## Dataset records
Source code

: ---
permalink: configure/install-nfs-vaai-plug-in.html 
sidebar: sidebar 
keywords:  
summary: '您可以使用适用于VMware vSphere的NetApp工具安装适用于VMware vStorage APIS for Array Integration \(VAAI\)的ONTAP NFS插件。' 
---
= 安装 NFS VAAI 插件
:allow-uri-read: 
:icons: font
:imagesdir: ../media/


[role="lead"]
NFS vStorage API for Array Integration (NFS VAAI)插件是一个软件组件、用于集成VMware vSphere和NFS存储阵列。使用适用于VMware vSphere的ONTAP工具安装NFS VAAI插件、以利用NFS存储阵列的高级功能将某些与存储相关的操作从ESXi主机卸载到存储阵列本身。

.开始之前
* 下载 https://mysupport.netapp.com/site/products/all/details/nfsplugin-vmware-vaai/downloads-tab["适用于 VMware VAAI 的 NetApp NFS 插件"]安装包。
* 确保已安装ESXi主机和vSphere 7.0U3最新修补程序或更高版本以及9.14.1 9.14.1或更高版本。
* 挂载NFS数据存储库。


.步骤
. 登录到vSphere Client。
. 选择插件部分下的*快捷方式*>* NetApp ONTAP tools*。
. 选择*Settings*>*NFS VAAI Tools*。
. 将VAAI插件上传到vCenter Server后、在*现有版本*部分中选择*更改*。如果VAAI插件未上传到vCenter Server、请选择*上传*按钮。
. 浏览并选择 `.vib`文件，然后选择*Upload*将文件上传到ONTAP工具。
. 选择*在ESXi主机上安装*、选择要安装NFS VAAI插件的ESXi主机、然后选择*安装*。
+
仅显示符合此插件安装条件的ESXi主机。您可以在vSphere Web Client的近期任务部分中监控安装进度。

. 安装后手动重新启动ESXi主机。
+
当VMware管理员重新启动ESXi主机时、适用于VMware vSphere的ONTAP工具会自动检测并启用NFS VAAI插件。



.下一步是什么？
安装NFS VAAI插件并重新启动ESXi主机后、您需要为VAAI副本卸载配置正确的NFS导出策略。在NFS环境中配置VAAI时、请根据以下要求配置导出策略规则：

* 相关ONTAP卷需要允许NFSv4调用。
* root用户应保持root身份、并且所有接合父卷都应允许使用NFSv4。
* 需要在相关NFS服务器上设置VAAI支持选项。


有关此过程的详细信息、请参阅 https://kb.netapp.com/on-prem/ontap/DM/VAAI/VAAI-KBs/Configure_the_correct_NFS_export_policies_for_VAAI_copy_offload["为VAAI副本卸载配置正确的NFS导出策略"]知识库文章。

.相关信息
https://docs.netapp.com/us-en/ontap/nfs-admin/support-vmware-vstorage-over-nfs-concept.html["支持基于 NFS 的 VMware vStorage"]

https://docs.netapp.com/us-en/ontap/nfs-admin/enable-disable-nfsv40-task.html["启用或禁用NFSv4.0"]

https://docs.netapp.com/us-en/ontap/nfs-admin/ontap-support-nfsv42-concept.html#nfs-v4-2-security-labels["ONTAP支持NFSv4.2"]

## Task to carry out
Give the number of lines in the records that contain the string "html", and write nothing besides that number.

## Reply
4